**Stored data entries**
Segment Open
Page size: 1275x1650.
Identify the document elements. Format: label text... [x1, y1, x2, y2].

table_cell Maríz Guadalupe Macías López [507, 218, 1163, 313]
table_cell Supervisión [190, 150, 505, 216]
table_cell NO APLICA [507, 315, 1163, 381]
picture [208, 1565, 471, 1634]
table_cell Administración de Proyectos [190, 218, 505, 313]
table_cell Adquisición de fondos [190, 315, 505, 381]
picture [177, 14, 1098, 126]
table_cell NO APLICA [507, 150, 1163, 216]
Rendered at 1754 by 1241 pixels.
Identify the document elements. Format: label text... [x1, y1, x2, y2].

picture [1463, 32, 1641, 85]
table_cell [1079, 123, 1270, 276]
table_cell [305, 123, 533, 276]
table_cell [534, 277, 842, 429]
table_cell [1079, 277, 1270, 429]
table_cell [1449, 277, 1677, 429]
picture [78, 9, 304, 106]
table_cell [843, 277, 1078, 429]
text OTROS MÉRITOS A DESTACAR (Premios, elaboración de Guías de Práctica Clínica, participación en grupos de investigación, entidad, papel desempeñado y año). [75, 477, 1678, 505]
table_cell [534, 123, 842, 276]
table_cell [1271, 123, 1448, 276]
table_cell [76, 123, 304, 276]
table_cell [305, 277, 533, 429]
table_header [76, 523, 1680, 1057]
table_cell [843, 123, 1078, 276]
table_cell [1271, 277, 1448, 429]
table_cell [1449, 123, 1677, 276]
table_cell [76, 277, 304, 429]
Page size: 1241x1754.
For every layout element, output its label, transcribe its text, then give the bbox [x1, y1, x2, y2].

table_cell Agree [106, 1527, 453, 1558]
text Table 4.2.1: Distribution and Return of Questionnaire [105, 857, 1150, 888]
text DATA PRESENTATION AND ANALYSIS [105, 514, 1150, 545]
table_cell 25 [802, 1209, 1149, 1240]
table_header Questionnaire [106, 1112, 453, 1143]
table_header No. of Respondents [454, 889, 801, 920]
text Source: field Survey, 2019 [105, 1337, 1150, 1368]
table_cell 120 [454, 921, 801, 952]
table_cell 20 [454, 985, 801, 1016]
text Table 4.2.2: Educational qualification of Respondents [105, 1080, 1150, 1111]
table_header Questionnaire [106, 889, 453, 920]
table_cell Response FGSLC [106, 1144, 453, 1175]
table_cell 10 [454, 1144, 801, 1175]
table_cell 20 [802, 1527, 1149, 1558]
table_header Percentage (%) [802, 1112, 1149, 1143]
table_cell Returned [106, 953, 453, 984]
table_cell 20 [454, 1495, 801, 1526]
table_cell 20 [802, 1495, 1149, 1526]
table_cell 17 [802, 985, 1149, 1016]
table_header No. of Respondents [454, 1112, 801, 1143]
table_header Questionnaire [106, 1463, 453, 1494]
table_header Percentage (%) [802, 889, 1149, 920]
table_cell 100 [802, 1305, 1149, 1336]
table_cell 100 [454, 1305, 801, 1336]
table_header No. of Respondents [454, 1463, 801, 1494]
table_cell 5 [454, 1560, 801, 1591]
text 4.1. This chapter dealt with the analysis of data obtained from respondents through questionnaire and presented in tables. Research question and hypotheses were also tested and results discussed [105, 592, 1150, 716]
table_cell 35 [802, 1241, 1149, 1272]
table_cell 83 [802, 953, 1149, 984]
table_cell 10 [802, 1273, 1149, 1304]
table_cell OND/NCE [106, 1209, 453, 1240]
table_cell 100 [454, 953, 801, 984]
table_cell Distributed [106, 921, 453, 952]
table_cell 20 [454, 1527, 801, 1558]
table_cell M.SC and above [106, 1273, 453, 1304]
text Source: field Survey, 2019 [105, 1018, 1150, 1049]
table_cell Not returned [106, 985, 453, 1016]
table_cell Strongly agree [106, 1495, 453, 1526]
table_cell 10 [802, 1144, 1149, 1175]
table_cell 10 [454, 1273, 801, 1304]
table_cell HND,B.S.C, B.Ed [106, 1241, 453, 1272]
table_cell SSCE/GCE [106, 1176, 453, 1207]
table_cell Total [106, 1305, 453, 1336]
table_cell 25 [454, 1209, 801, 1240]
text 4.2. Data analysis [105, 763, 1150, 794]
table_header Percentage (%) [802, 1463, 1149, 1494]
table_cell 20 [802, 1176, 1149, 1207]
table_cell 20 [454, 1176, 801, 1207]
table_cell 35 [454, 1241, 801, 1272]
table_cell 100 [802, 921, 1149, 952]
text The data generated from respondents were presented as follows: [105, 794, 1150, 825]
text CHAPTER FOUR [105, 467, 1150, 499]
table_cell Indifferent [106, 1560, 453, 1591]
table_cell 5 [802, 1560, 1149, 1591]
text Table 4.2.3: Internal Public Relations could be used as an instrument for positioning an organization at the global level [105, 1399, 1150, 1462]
Segment Closed
**Exercise details**
Each line above that contains the word "APLICA" must be copied.

**Problem solution**
table_cell NO APLICA [507, 315, 1163, 381]
table_cell NO APLICA [507, 150, 1163, 216]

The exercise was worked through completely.